I was first introduced to the work of Emory Douglas while writing my senior thesis to complete one of my majors in art history. My research was on how foreign bodies were used to visualize international solidarity and China’s alternative leadership in the transnational socialist movement in the early years of the Chinese Cultural Revolution. To say it was an ironically iconic time would be an understatement: despite the predominance of isolationism and domestic upheaval, state propaganda, particularly in its poster form, “screened” expansive visions of racial fraternity in the service of ideology. These anonymous artists are mostly remembered by the few images of art school students in a more proletarian Pollockian stance, presenting an edification that was dictated to them. I could never fully satisfy my analysis because any study of production begets the problem of consumption and the medium of the poster, coupled with the turmoil and erasures of the time, prevented a full understanding of who saw these images, how did they understand their international brothers if they have never left their national borders? The only evidence of consumption I found in my research was across the ocean, images of the Chinese people’s struggle, often personified to the icon of Mao itself, on the walls of the Black Panther Party’s office in Oakland, California. It was a stunning, coming full circle moment. I grew up in the Bay Area and remember absolutely no mention of the BPP in any part of my education.

Emory Douglas served as the Minister of Culture in the Black Panther Party and managed the layout, printing, design, and art of the BPP’s newspaper, The Black Panther, the major communication platform of the Party’s ideology, programs, and news. During the early years of the Party, The Black Panther had a circulation of several hundred thousand weekly copies in the United States and abroad. Beyond my own intrinsic interest, Emory Douglas was a single name, whose work had a known audience and produced recorded feedback, and, most pivotal in any understanding of social change, depicted reality rather than an imagined myth.

The art history establishment has historically struggled with what constitutes art (case in point, my faculty was named Fine Art History), and if the disciplines of design, advertising, and illustration were seen as the ugly stepsiblings, propaganda is that “uncle” to whom no one wants to claim relation and of whom nobody invited to the gathering. Because its iconography is so familiarized and signifiers explicitly agitate, propaganda is dismissed as romantic, dogmatic, convenient. I think this is where so many unnamed artists who have created in this field should be getting credit as this is precisely the point, particularly when looked at through the lens of advocacy.
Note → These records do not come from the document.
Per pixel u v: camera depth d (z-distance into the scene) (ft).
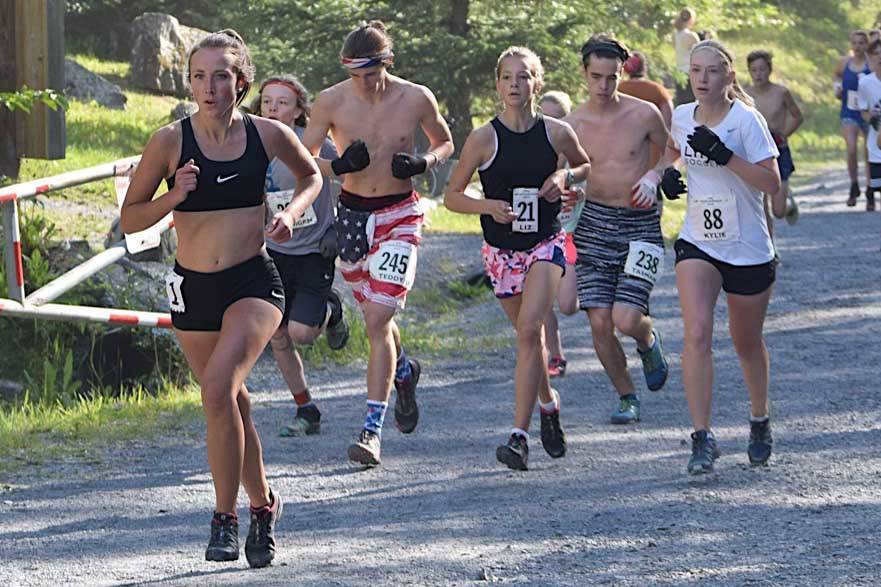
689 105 47.93
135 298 75.05
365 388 68.33
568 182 50.55
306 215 55.67
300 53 140.46
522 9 143.13
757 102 101.50
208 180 37.24
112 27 195.83
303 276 56.34
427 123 53.42
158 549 41.45
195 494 48.47
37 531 43.73
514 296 51.13
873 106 104.12
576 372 70.03
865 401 60.13
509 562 38.70
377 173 52.70
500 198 50.67
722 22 196.44
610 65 56.39
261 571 38.68
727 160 45.65
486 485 48.57
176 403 64.39
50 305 63.98
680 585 35.99
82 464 52.95
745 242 47.19
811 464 49.34
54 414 62.18
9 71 96.53
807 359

Colette Gaiter, Associate Professor of art at the University of Delaware, notes Emory’s fluency in “[making] previously radical ideas seem normal and universal”.

While this taming of the acerbity of revolution may feel like an ode to the more mainstream Civil Rights Movement of the 1950s and 1960s, several contributors of this volume intimate that the BPP’s communication was fundamentally different because they were talking to the oppressed, not the oppressor (and perhaps the most critical, not to the perceived “liberator” – the white, middle-class, liberal ally). Emory’s imagery was immediate (collages with photographs and recognizable and timely symbols, alongside placement of most recent news and programs of the BPP), fomenting (porcine caricatures of the main enemy of the people – the police), and porous (the volume provides side by side comparisons of various propaganda images from around the region and the world including messages and designs from the Viet Cong, Cuba’s OSPAAAL, and Chicano activism). Throughout all of these declarations, there is no plea, no request of integration, equality, justice. There is only the message that the oppressed, regardless of race, origin, or language, understand too well: self-determination and self-preservation.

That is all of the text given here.